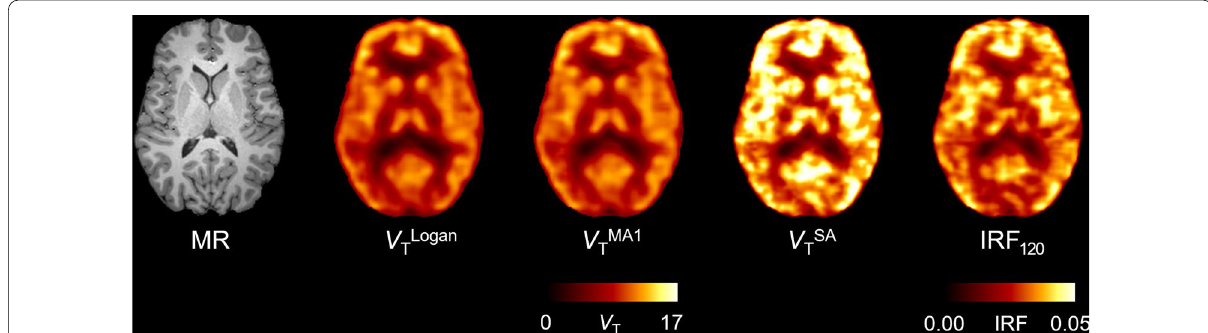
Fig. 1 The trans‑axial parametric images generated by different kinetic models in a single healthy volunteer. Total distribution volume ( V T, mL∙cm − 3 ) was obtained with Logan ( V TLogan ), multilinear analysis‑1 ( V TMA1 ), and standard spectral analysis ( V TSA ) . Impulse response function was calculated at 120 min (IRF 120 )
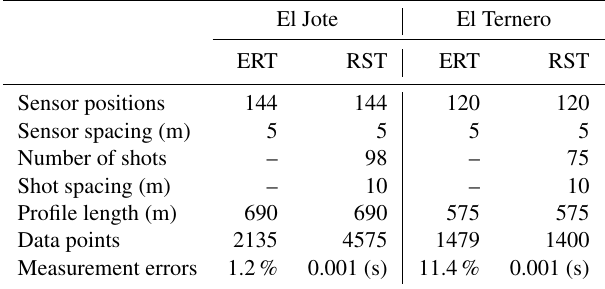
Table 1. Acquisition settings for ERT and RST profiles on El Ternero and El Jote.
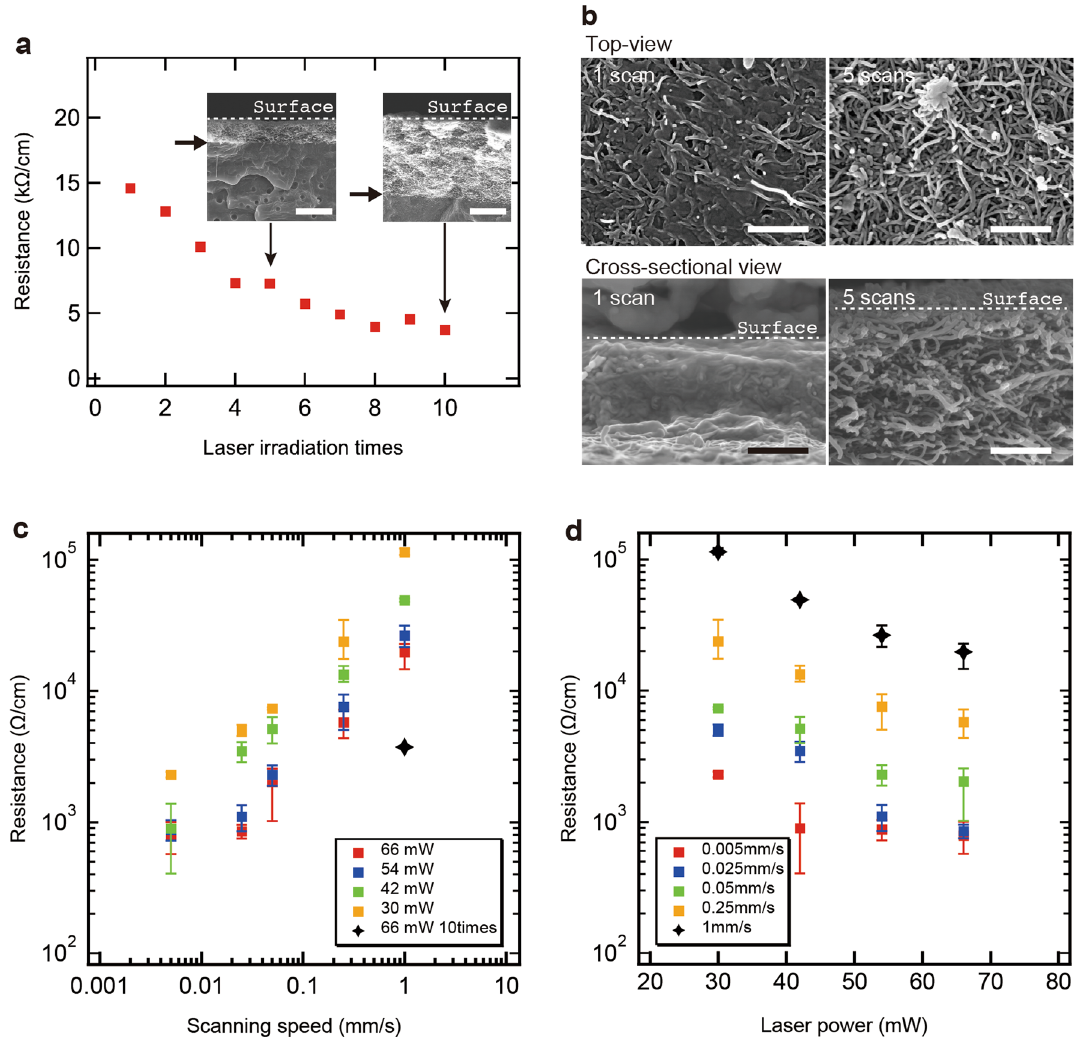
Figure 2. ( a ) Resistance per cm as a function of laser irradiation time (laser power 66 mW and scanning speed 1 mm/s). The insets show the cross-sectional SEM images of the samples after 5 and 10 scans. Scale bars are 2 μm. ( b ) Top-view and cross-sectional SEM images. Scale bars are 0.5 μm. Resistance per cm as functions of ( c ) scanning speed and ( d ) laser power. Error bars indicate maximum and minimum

**Exercise requirements:** Transcribe each line of the material above verbatim, but do not include the images.

**Task response:**
Fig. 1 The trans‑axial parametric images generated by different kinetic models in a single healthy volunteer. Total distribution volume ( V T, mL∙cm − 3 ) was obtained with Logan ( V TLogan ), multilinear analysis‑1 ( V TMA1 ), and standard spectral analysis ( V TSA ) . Impulse response function was calculated at 120 min (IRF 120 )
Table 1. Acquisition settings for ERT and RST profiles on El Ternero and El Jote.
Figure 2. ( a ) Resistance per cm as a function of laser irradiation time (laser power 66 mW and scanning speed 1 mm/s). The insets show the cross-sectional SEM images of the samples after 5 and 10 scans. Scale bars are 2 μm. ( b ) Top-view and cross-sectional SEM images. Scale bars are 0.5 μm. Resistance per cm as functions of ( c ) scanning speed and ( d ) laser power. Error bars indicate maximum and minimum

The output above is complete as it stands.